In a game on October 25, 1978, Paiement lost his temper and swung his stick across Polonich's face, breaking his nose and causing a bloody cut which took too many painful stitches to count. While the incident and suspension were brutal enough, the story took a different twist when Polonich sued Paiement in civil court. The judge ruled in favor of Polonich and ordered Paiement to pay $850,000 in damages. Fortunately for Wilf and his family, the award was covered by standard insurance in his NHL contract.

His production continued to slip into the 1979-80 season as he had just 10 goals and 26 points at the halfway point of the season. He was traded at the midway point with versatile Pat Hickey to Toronto in exchange for popular Lanny McDonald and a young Joel Quenneville.

Wearing number 99 (Rick Dudley also switched to 99 upon Wayne Gretzky's arrival and subsequent popularizing of that number), Paiement finished the year strongly. He had 20 goals and 48 points in the final 41 games of the season to give him 30 goals and 74 points between the two teams.

However it was 1980-81 that Paiement enjoyed his finest NHL season. He played in 77 games and scored 40 goals and career high 57 assists and 97 points.

Paiement had a disappointing follow up season in 1981-82. In 68 games with the Leafs he had 40 assists but just 18 goals and was playing weak defensively. He was traded to the Quebec Nordiques at the trading deadline in exchange for Mirko Frycer. Paiement had a strong finish playing with Peter Stastny, most likely the best center he ever had. Wilf finished the final 8 games in a Nords uniform with 7 goals and 6 assists for 13 points. He carried that fine play into the playoffs for his first taste of playoff success - scoring 6 goals and 12 points in 14 games.

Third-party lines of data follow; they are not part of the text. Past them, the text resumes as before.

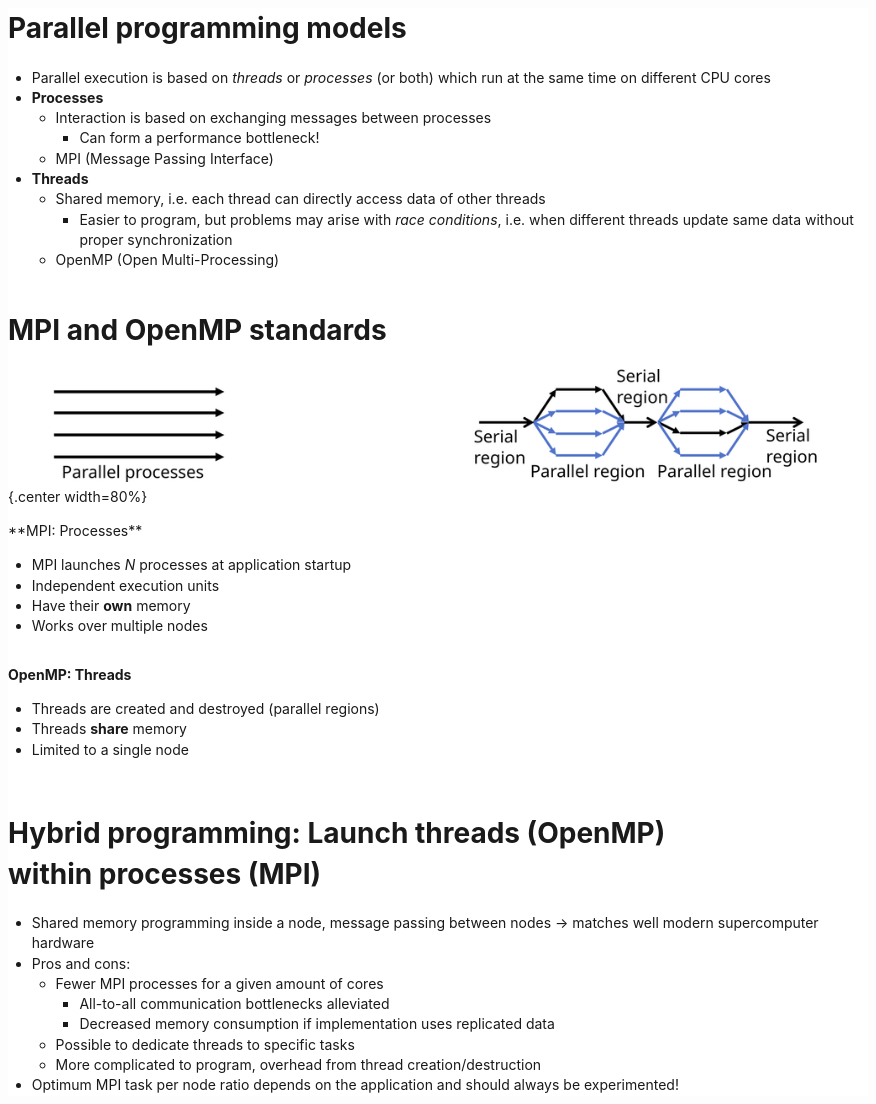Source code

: # Parallel programming models

- Parallel execution is based on *threads* or *processes* (or both) which run at the same time on different CPU cores
- **Processes**
  - Interaction is based on exchanging messages between processes
    - Can form a performance bottleneck!
  - MPI (Message Passing Interface)
- **Threads**
  - Shared memory, i.e. each thread can directly access data of other threads
    - Easier to program, but problems may arise with *race conditions*, i.e. when different threads update same data without proper synchronization
  - OpenMP (Open Multi-Processing)

# MPI and OpenMP standards

![](img/processes-threads.svg){.center width=80%}
<br>
<div class=column>
**MPI: Processes**

- MPI launches *N* processes at application startup
- Independent execution units
- Have their **own** memory
- Works over multiple nodes
</div>
<div class=column>

**OpenMP: Threads**

- Threads are created and destroyed (parallel regions)
- Threads **share** memory
- Limited to a single node
</div>

# Hybrid programming: Launch threads (OpenMP)<br>within processes (MPI)

- Shared memory programming inside a node, message passing between nodes &rarr; matches well modern supercomputer hardware
- Pros and cons:
  - Fewer MPI processes for a given amount of cores
    - All-to-all communication bottlenecks alleviated
    - Decreased memory consumption if implementation uses replicated data
  - Possible to dedicate threads to specific tasks
  - More complicated to program, overhead from thread creation/destruction
- Optimum MPI task per node ratio depends on the application and should always be experimented!
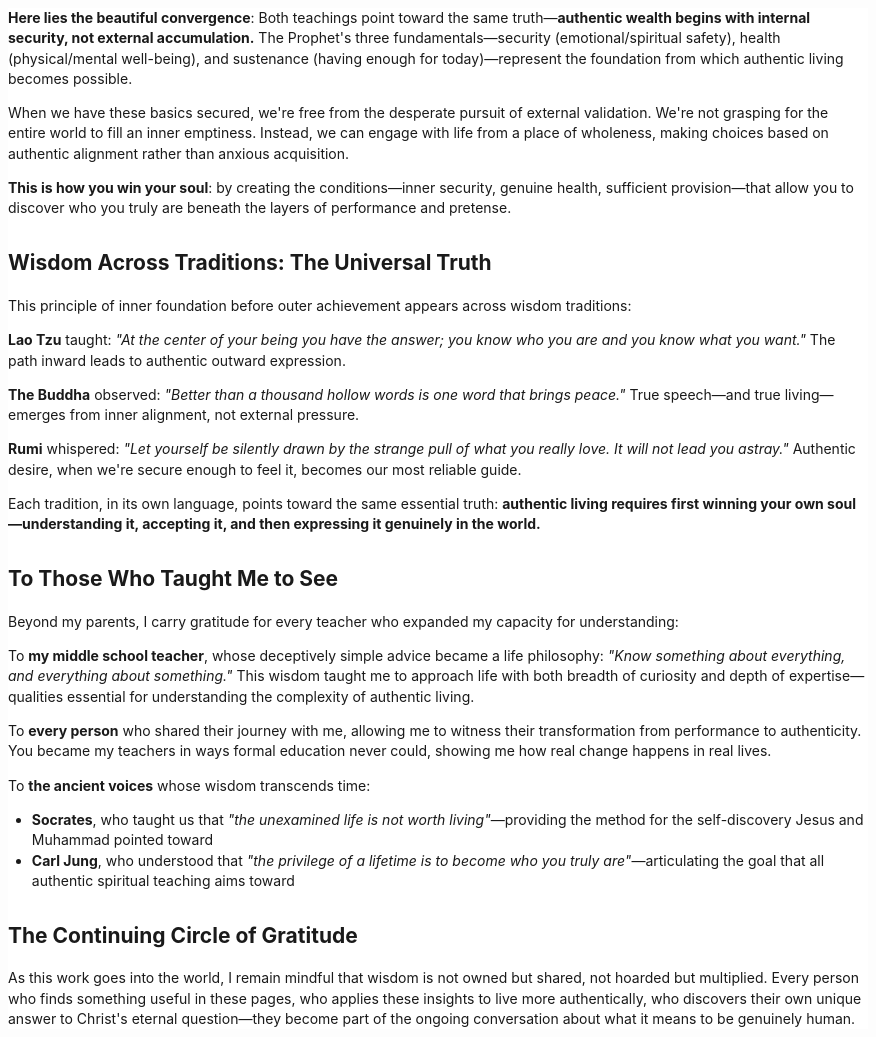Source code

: **Here lies the beautiful convergence**: Both teachings point toward the same truth—**authentic wealth begins with internal security, not external accumulation.** The Prophet's three fundamentals—security (emotional/spiritual safety), health (physical/mental well-being), and sustenance (having enough for today)—represent the foundation from which authentic living becomes possible.

When we have these basics secured, we're free from the desperate pursuit of external validation. We're not grasping for the entire world to fill an inner emptiness. Instead, we can engage with life from a place of wholeness, making choices based on authentic alignment rather than anxious acquisition.

**This is how you win your soul**: by creating the conditions—inner security, genuine health, sufficient provision—that allow you to discover who you truly are beneath the layers of performance and pretense.

## Wisdom Across Traditions: The Universal Truth

This principle of inner foundation before outer achievement appears across wisdom traditions:

**Lao Tzu** taught: *"At the center of your being you have the answer; you know who you are and you know what you want."* The path inward leads to authentic outward expression.

**The Buddha** observed: *"Better than a thousand hollow words is one word that brings peace."* True speech—and true living—emerges from inner alignment, not external pressure.

**Rumi** whispered: *"Let yourself be silently drawn by the strange pull of what you really love. It will not lead you astray."* Authentic desire, when we're secure enough to feel it, becomes our most reliable guide.

Each tradition, in its own language, points toward the same essential truth: **authentic living requires first winning your own soul—understanding it, accepting it, and then expressing it genuinely in the world.**

## To Those Who Taught Me to See

Beyond my parents, I carry gratitude for every teacher who expanded my capacity for understanding:

To **my middle school teacher**, whose deceptively simple advice became a life philosophy: *"Know something about everything, and everything about something."* This wisdom taught me to approach life with both breadth of curiosity and depth of expertise—qualities essential for understanding the complexity of authentic living.

To **every person** who shared their journey with me, allowing me to witness their transformation from performance to authenticity. You became my teachers in ways formal education never could, showing me how real change happens in real lives.

To **the ancient voices** whose wisdom transcends time:
- **Socrates**, who taught us that *"the unexamined life is not worth living"*—providing the method for the self-discovery Jesus and Muhammad pointed toward
- **Carl Jung**, who understood that *"the privilege of a lifetime is to become who you truly are"*—articulating the goal that all authentic spiritual teaching aims toward

## The Continuing Circle of Gratitude

As this work goes into the world, I remain mindful that wisdom is not owned but shared, not hoarded but multiplied. Every person who finds something useful in these pages, who applies these insights to live more authentically, who discovers their own unique answer to Christ's eternal question—they become part of the ongoing conversation about what it means to be genuinely human.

Wilf enjoyed almost a full four years in Quebec, his longest stay in any one city. He, however, was never really able to live up to his promise shown in his late season stint in 1982, or his previous form from the year earlier. He had respectable totals of 26 goals and 64 points in 1982-83 followed by a good 1983-84 season - 39 goals and 76 points. He followed that up with declining numbers the next two years - 23 goals and 51 points in 1984-85 and just 7 goals and 19 points in 44 games in 1985-86 before the Nords traded him to the New York Rangers.

In usual form, Paiement enjoyed a good spurt of success in his early days in the new city. With the Rangers he finished the 1985-86 season with 1 goal and 7 points in 8 games before adding 5 goals and 10 points in 16 post season games.

The Rangers exposed Wilf on the waiver wire prior to the 1986-87 season and he was snatched up by the Buffalo Sabres. He had a decent season in Buffalo that year, scoring 20 goals and 37 points in just 56 games.

However he was not offered a contract at the end of the year and signed as a free agent with the Pittsburgh Penguins. Wilf had a bad stint in Pittsburgh, scoring just twice in 23 games. He finished his career playing in the minors with the Pens farm team and then retired in 1988.

Paiement, who scored the 100,000th goal in NHL history in the early 1980s, enjoyed a very good career. He fell just shy of 1000 games and posted 356 career goals along with 458 assists for 814 points. He was no softy either, earning 1757 penalty minutes.